As ONG’s, os governos e as forças de segurança, continuam com o mesmo modelo mental, não se reinventaram, não se inovaram frente aos novos desafios que temos que enfrentar neste mundo Volátil, Incerto, Complexo e Ambíguo. Não fizeram como fez o General Stanley McChrystal, Comandante das Tropas Aliadas no Afeganistão, visando criar disrupção no Modelo de Ação das suas Operações: “criamos um time de times, conectado através de uma consciência compartilhada e execução empoderada. Quase tudo que nós fizemos corria contra qualquer grão de tradição militar e práticas de organização. Nós abandonamos muitos dos preceitos que ajudaram a estabelecer nossa eficácia no século XX porque o século XXI é um jogo com regras completamente diferentes para nós. Para combater uma tropa indisciplinada como os Talibans – Al Qaeda, sem hierarquia e organização tradicional, não podíamos trabalhar de forma contrária.
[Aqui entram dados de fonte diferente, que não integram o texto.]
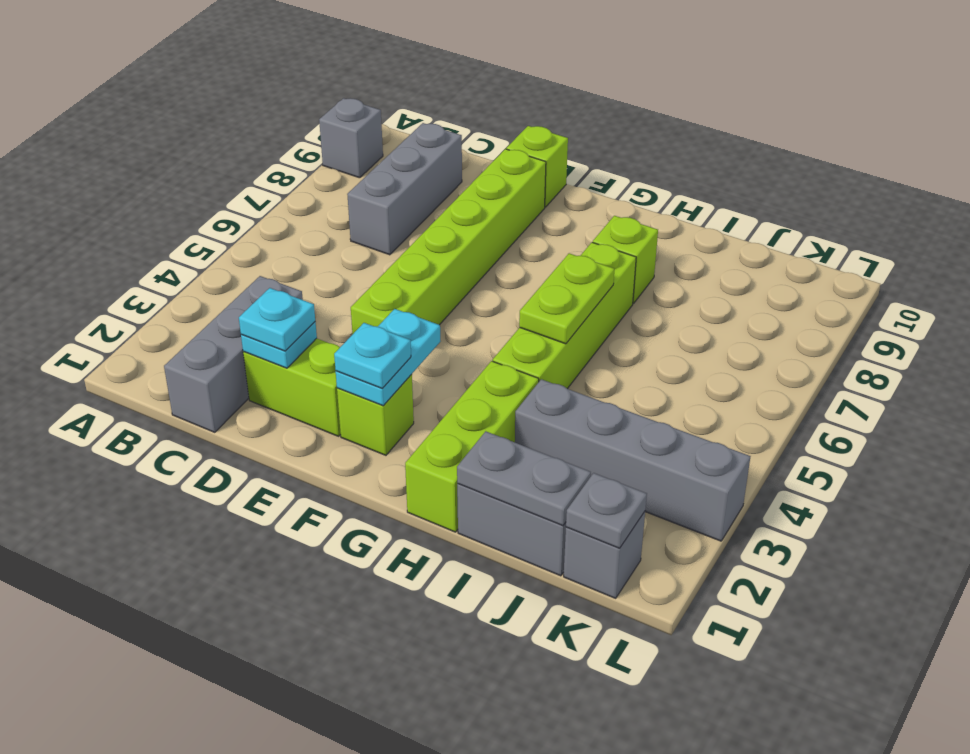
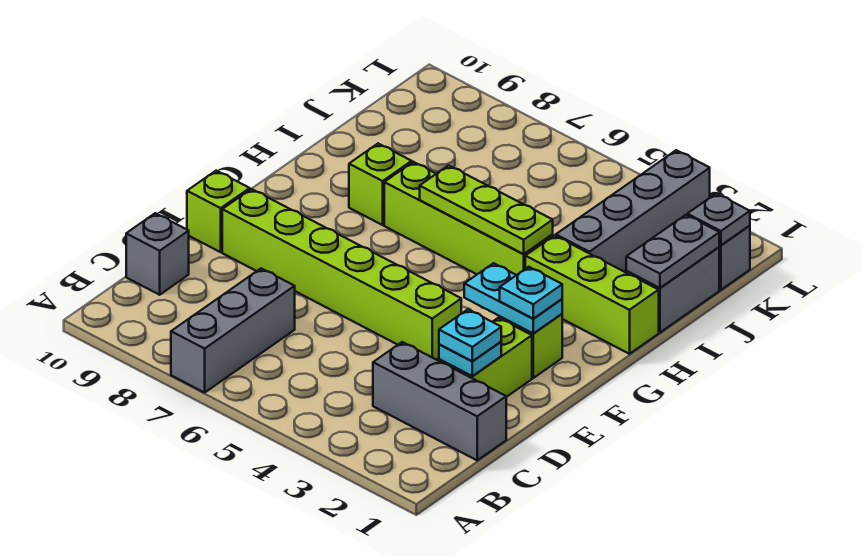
grey 1x1 brick [319,98,383,178] -> grey 1x1 brick moved to [126,213,189,295]
grey 1x3 brick [347,123,462,255] -> grey 1x3 brick turned to [171,269,295,393]
lime 1x2 plate [519,253,614,344] -> lime 1x3 plate [420,165,553,254]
Tivemos que inovar. Mudar o modelo mental. Pequenos grupos e compartilhar as informações, e o comando era por competência da missão.”
Será que não está na hora de pensarmos fora da caixa? Mudar o modelo mental? Inovar na forma de enfrentar a criminalidade que assola o Rio de Janeiro? Utilizar ferramentas e análises de riscos? Cenários? Quem sabe não começamos a ter resultados?